WORK ORDER:
Repeat the stretch of entries below from the line with "0: (228, 79, 3.78)" through the line with "35: (236, 239, 3.66)". Include both ends and add nothing.

GIVEN DATA:
════════════════

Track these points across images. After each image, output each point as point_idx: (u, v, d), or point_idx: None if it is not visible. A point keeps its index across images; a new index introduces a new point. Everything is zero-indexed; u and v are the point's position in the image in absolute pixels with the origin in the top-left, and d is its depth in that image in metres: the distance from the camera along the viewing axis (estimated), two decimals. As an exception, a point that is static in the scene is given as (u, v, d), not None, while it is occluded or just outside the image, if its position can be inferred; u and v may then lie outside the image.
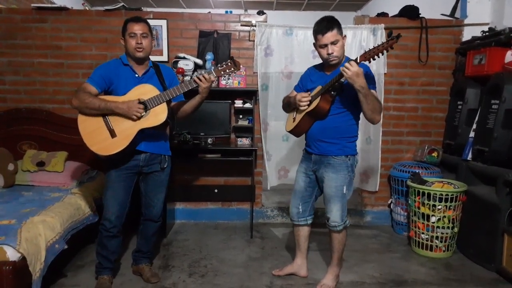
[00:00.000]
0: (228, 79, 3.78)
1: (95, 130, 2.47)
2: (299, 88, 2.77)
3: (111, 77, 2.54)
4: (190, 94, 2.61)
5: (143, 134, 2.51)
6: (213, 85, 3.77)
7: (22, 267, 2.25)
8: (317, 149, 2.61)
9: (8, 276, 2.17)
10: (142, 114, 2.44)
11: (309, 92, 2.59)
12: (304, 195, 2.76)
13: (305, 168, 2.74)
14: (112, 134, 2.46)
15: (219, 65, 2.57)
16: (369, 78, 2.47)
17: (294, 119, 2.70)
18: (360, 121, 2.65)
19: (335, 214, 2.58)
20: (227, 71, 2.55)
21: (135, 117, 2.42)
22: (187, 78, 3.68)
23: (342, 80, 2.35)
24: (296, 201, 2.78)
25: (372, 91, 2.42)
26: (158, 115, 2.48)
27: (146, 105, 2.46)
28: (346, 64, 2.25)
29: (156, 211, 2.76)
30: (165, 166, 2.70)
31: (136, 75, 2.58)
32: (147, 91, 2.49)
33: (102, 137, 2.46)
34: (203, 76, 2.49)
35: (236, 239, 3.66)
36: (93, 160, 3.56)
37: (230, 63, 2.55)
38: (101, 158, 2.51)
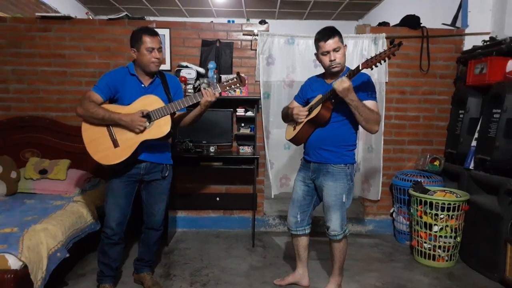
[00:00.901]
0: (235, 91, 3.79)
1: (98, 139, 2.48)
2: (299, 97, 2.79)
3: (117, 86, 2.54)
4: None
5: (145, 145, 2.51)
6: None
7: (24, 275, 2.24)
8: (316, 157, 2.61)
9: (10, 285, 2.16)
10: (145, 126, 2.45)
11: (305, 108, 2.62)
12: (303, 204, 2.75)
13: (303, 177, 2.74)
14: (115, 144, 2.47)
15: (224, 80, 2.59)
16: (369, 87, 2.50)
17: (294, 127, 2.71)
18: (362, 130, 2.66)
19: (335, 223, 2.57)
20: (233, 86, 2.58)
21: (138, 131, 2.44)
22: (190, 86, 3.70)
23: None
24: (294, 210, 2.77)
25: (368, 101, 2.46)
26: (161, 127, 2.49)
27: (150, 117, 2.47)
28: (338, 80, 2.34)
29: (158, 220, 2.76)
30: (166, 174, 2.70)
31: (142, 85, 2.58)
32: (151, 102, 2.50)
33: (105, 146, 2.47)
34: (209, 91, 2.52)
35: (238, 247, 3.65)
36: (95, 168, 3.58)
37: (236, 79, 2.57)
38: (104, 166, 2.53)
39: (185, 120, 2.73)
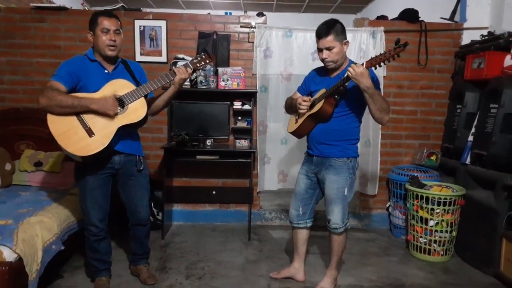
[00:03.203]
0: (228, 80, 3.76)
1: (69, 130, 2.30)
2: (302, 89, 2.78)
3: (79, 73, 2.38)
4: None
5: (120, 133, 2.40)
6: (212, 86, 3.78)
7: (19, 267, 2.24)
8: (319, 151, 2.61)
9: (4, 277, 2.16)
10: (119, 110, 2.35)
11: (309, 98, 2.60)
12: (305, 197, 2.75)
13: (306, 170, 2.74)
14: (90, 133, 2.32)
15: (193, 58, 2.56)
16: (374, 82, 2.48)
17: (296, 120, 2.70)
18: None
19: (336, 216, 2.57)
20: (203, 63, 2.55)
21: (112, 113, 2.31)
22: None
23: (347, 84, 2.37)
24: (296, 203, 2.77)
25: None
26: (137, 111, 2.40)
27: (123, 101, 2.37)
28: (352, 65, 2.28)
29: (144, 215, 2.70)
30: (141, 168, 2.62)
31: (106, 71, 2.47)
32: (122, 86, 2.40)
33: (79, 137, 2.30)
34: (181, 69, 2.47)
35: (234, 241, 3.65)
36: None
37: (205, 55, 2.55)
38: (76, 160, 2.41)
39: (157, 103, 2.62)
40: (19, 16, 3.83)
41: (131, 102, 2.39)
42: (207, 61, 2.55)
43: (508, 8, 3.60)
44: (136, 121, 2.40)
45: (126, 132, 2.47)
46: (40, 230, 2.47)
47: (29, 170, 3.43)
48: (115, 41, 2.41)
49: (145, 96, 2.46)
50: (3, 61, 3.86)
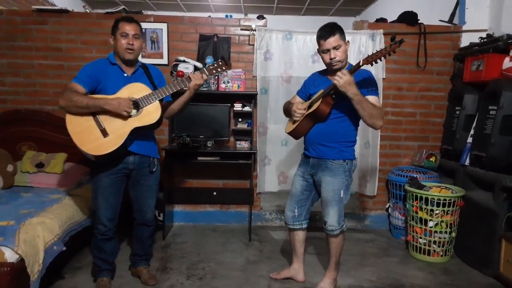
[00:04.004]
0: (228, 82, 3.79)
1: (85, 130, 2.39)
2: (302, 92, 2.79)
3: (99, 76, 2.47)
4: (177, 94, 2.63)
5: (134, 135, 2.47)
6: (213, 88, 3.80)
7: (20, 268, 2.25)
8: (315, 153, 2.62)
9: (6, 278, 2.17)
10: (133, 111, 2.40)
11: (305, 105, 2.62)
12: (301, 198, 2.76)
13: (302, 172, 2.75)
14: (104, 133, 2.39)
15: (210, 64, 2.59)
16: (370, 83, 2.50)
17: (294, 121, 2.72)
18: (359, 126, 2.67)
19: (332, 218, 2.58)
20: (219, 70, 2.58)
21: (125, 113, 2.37)
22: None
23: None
24: (292, 205, 2.79)
25: (370, 97, 2.45)
26: (151, 114, 2.45)
27: (138, 104, 2.43)
28: (338, 73, 2.31)
29: (149, 216, 2.74)
30: (154, 169, 2.66)
31: (125, 75, 2.54)
32: (138, 89, 2.46)
33: (94, 137, 2.39)
34: (197, 75, 2.52)
35: (235, 242, 3.66)
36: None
37: (221, 62, 2.58)
38: (90, 158, 2.46)
39: (173, 108, 2.68)
40: (20, 18, 3.86)
41: (146, 105, 2.45)
42: (224, 68, 2.59)
43: (507, 10, 3.62)
44: (150, 123, 2.46)
45: (141, 134, 2.52)
46: (41, 231, 2.48)
47: (30, 171, 3.44)
48: (133, 44, 2.48)
49: (161, 100, 2.51)
50: (4, 63, 3.88)
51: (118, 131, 2.41)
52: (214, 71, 2.59)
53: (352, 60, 3.64)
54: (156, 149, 2.74)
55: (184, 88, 2.57)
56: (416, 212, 3.36)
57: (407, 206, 3.51)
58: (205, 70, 2.57)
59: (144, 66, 2.65)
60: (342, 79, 2.29)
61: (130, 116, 2.41)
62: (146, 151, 2.61)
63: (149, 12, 4.62)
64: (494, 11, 3.79)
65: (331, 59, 2.47)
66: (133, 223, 2.80)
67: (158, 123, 2.51)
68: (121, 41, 2.47)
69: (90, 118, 2.41)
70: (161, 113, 2.49)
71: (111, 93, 2.45)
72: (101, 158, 2.42)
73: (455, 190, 3.34)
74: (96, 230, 2.60)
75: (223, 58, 2.60)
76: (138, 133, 2.48)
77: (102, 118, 2.41)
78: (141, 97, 2.44)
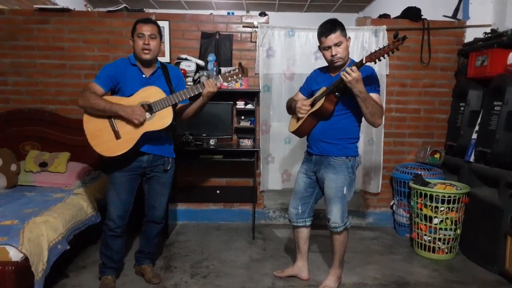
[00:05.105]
0: (237, 82, 3.78)
1: (100, 131, 2.47)
2: (304, 89, 2.78)
3: (118, 77, 2.54)
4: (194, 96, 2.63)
5: (147, 136, 2.51)
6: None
7: (25, 267, 2.26)
8: (318, 150, 2.61)
9: (11, 277, 2.17)
10: (145, 119, 2.45)
11: (309, 102, 2.61)
12: (304, 196, 2.75)
13: (305, 169, 2.75)
14: (117, 135, 2.46)
15: (226, 71, 2.59)
16: (373, 80, 2.48)
17: (297, 120, 2.70)
18: (363, 123, 2.65)
19: (335, 215, 2.58)
20: (235, 77, 2.57)
21: (136, 122, 2.42)
22: (189, 79, 3.68)
23: (342, 85, 2.37)
24: (295, 202, 2.78)
25: (373, 94, 2.44)
26: (163, 119, 2.49)
27: (151, 108, 2.47)
28: (347, 69, 2.29)
29: (159, 213, 2.77)
30: (168, 168, 2.69)
31: (144, 76, 2.58)
32: (152, 93, 2.50)
33: (107, 138, 2.46)
34: (211, 82, 2.53)
35: (238, 240, 3.66)
36: (95, 161, 3.57)
37: (239, 69, 2.57)
38: (105, 158, 2.52)
39: (187, 112, 2.72)
40: (22, 17, 3.85)
41: (159, 109, 2.48)
42: (240, 75, 2.58)
43: (511, 5, 3.59)
44: (160, 128, 2.49)
45: (155, 135, 2.55)
46: (45, 230, 2.49)
47: (34, 170, 3.45)
48: (149, 44, 2.50)
49: (174, 105, 2.54)
50: (7, 63, 3.88)
51: (129, 135, 2.47)
52: (229, 78, 2.58)
53: (355, 57, 3.64)
54: (171, 148, 2.75)
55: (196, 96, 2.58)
56: (421, 209, 3.34)
57: (412, 203, 3.49)
58: (220, 77, 2.56)
59: (163, 66, 2.67)
60: (351, 76, 2.27)
61: (141, 124, 2.45)
62: (159, 151, 2.63)
63: (151, 10, 4.60)
64: (498, 5, 3.75)
65: (332, 56, 2.46)
66: (142, 221, 2.82)
67: (170, 127, 2.54)
68: (138, 41, 2.51)
69: (106, 120, 2.48)
70: (173, 117, 2.52)
71: (128, 94, 2.51)
72: (115, 158, 2.47)
73: (459, 186, 3.31)
74: (106, 226, 2.63)
75: (241, 65, 2.58)
76: (150, 135, 2.51)
77: (116, 121, 2.47)
78: (155, 102, 2.47)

════════════════

TASK SOLUTION:
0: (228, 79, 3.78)
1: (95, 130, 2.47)
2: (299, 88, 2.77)
3: (111, 77, 2.54)
4: (190, 94, 2.61)
5: (143, 134, 2.51)
6: (213, 85, 3.77)
7: (22, 267, 2.25)
8: (317, 149, 2.61)
9: (8, 276, 2.17)
10: (142, 114, 2.44)
11: (309, 92, 2.59)
12: (304, 195, 2.76)
13: (305, 168, 2.74)
14: (112, 134, 2.46)
15: (219, 65, 2.57)
16: (369, 78, 2.47)
17: (294, 119, 2.70)
18: (360, 121, 2.65)
19: (335, 214, 2.58)
20: (227, 71, 2.55)
21: (135, 117, 2.42)
22: (187, 78, 3.68)
23: (342, 80, 2.35)
24: (296, 201, 2.78)
25: (372, 91, 2.42)
26: (158, 115, 2.48)
27: (146, 105, 2.46)
28: (346, 64, 2.25)
29: (156, 211, 2.76)
30: (165, 166, 2.70)
31: (136, 75, 2.58)
32: (147, 91, 2.49)
33: (102, 137, 2.46)
34: (203, 76, 2.49)
35: (236, 239, 3.66)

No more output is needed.